The court misses the mark here because it overgeneralizes the subject matter of the speech at issue. In undertaking the “public interest” analysis courts should look to “the specific nature of the speech rather than the generalities that might be abstracted from it.” See Commonwealth Energy Corp. v. Investor Data Exchange, Inc., 110 Cal. App. 4th 26, 34 (2013) (emphasis original). Courts have rejected “the synecdoche theory of public issue in the anti-SLAPP statute,” which is based on a logical facility that a part is “synonymous with the greater whole.” Id. As Commonwealth colorfully put it, “[l]ying about the supervisor of eight union workers is not singing one of those old Pete Seeger union songs[.]” Id.

So framed properly, the speech in question isn’t about A Haunted House 2. Not if it is a good movie, or if people should go see it, or whether its comedy makes some insightful social commentary. Were that the actual subject of the speech, Wayans might have a point.
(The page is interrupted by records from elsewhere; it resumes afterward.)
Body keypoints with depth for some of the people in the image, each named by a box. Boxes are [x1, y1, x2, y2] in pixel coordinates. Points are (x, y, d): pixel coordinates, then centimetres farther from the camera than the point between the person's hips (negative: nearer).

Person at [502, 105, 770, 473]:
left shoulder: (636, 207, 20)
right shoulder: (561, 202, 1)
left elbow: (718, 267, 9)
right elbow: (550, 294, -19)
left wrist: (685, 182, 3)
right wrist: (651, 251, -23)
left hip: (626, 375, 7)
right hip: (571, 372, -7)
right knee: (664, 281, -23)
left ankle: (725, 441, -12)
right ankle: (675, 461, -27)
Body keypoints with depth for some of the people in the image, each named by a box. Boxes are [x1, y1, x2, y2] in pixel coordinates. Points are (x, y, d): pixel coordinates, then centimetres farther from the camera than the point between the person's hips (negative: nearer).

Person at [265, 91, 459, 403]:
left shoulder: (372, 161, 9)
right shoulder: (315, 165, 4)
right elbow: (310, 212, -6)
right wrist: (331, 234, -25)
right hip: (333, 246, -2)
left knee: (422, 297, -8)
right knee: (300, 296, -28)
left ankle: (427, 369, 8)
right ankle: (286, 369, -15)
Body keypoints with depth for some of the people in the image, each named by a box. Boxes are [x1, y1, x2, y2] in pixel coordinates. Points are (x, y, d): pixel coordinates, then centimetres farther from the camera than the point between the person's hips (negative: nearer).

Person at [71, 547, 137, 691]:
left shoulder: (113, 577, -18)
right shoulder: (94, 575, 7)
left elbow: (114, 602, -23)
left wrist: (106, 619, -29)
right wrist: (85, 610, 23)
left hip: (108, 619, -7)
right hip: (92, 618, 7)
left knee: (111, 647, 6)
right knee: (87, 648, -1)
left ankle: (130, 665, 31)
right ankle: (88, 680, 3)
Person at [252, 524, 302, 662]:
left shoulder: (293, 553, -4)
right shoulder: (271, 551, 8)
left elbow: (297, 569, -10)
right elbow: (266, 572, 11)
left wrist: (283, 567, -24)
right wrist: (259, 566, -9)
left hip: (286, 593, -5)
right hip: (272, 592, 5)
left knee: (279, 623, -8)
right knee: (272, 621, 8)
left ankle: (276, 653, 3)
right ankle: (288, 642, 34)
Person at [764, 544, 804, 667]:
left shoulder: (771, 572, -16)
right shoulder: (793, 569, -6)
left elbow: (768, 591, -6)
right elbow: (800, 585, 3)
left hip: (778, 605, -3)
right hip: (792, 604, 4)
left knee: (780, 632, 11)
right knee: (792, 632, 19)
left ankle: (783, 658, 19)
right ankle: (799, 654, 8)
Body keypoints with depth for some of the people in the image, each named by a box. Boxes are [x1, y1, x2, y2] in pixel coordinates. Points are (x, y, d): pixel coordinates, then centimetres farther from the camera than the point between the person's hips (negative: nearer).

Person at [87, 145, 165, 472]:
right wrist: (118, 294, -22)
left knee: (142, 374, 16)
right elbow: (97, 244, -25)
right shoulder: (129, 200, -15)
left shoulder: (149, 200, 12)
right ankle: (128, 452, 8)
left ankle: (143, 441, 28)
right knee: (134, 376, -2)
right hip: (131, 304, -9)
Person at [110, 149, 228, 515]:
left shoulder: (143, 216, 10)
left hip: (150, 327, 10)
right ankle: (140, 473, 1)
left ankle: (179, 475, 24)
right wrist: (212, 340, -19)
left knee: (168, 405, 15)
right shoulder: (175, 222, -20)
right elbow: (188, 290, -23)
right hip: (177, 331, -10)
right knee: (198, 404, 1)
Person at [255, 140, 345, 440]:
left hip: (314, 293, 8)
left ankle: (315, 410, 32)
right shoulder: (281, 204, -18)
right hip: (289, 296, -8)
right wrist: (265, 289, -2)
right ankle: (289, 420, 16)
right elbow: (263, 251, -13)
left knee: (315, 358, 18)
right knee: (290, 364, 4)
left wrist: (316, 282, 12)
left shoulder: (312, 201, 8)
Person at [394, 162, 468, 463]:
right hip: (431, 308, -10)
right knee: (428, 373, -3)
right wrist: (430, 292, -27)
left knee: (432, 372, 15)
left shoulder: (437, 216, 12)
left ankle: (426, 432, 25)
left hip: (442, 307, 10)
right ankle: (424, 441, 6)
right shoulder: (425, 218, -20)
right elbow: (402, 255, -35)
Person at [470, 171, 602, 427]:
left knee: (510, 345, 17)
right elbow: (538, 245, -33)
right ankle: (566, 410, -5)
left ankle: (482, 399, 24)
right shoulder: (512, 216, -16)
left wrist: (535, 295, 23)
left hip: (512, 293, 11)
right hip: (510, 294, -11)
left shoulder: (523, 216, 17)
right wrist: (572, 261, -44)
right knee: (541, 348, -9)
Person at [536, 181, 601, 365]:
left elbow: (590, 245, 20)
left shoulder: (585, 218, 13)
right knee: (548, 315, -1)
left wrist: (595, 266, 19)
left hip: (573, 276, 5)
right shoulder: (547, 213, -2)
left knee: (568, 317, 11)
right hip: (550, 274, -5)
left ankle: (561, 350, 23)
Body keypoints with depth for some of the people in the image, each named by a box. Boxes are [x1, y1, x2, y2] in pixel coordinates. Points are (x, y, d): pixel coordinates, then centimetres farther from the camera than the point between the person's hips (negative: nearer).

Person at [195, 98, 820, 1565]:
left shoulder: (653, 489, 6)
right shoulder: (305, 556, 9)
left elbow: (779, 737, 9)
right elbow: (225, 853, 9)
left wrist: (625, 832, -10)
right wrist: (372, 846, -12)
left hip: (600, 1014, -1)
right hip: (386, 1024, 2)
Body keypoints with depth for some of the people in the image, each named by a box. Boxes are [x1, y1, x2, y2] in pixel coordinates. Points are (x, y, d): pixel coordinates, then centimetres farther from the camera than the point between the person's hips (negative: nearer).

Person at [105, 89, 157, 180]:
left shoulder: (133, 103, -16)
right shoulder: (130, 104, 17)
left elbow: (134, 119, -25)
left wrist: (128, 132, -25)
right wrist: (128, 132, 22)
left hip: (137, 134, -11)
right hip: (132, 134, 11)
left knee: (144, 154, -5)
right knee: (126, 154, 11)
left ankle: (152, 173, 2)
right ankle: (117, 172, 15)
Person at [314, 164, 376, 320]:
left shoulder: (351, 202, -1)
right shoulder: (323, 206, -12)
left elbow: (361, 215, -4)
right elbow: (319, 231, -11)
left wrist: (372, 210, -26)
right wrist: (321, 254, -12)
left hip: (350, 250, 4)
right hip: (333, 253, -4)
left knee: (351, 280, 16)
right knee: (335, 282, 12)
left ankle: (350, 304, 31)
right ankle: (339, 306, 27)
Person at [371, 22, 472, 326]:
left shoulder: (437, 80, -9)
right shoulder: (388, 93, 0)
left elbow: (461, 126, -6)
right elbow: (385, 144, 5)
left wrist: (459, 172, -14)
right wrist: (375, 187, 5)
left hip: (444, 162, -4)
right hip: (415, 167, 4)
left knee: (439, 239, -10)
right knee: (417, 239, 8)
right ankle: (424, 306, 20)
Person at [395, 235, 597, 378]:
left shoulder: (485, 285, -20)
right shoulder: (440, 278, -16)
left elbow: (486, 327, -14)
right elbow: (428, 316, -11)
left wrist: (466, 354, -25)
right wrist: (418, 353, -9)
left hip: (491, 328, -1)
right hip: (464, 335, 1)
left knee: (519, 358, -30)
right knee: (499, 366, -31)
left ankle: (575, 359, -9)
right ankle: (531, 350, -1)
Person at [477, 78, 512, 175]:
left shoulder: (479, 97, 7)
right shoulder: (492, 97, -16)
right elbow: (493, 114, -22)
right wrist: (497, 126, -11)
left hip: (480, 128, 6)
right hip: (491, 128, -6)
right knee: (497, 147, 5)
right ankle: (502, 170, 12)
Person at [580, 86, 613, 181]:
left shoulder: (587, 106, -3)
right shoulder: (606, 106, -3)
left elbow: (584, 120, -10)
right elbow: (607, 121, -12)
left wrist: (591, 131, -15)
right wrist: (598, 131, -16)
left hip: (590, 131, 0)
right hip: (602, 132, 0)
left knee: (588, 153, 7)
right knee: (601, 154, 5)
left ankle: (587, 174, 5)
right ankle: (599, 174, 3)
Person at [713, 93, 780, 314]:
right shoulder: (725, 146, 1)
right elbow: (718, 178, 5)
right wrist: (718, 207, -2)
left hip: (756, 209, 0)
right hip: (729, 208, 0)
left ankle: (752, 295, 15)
Without generalizing, however, the speech at issue is really about whether “this nigga” (Plaintiff) looks like Cleveland Brown and how funny Mr. Wayans thinks that is. Plaintiff is not a public figure—he is a movie extra with no speaking role. Under the circumstances, these seemingly derogatory comments about Plaintiff’s appearance shouldn’t be of sufficient public interest to bring his claims into (e)(3) or (e)(4). 

As I have said before, and I will keep on saying, this lawsuit might be dumb. But the purpose of the anti-SLAPP statute is not to eliminate every dumb claim just because the defendants industry touches on First Amendment protected activity. Lots of people file dumb lawsuits against movie studios, TV stations, and lawyers. That alone doesn’t make them SLAPPs.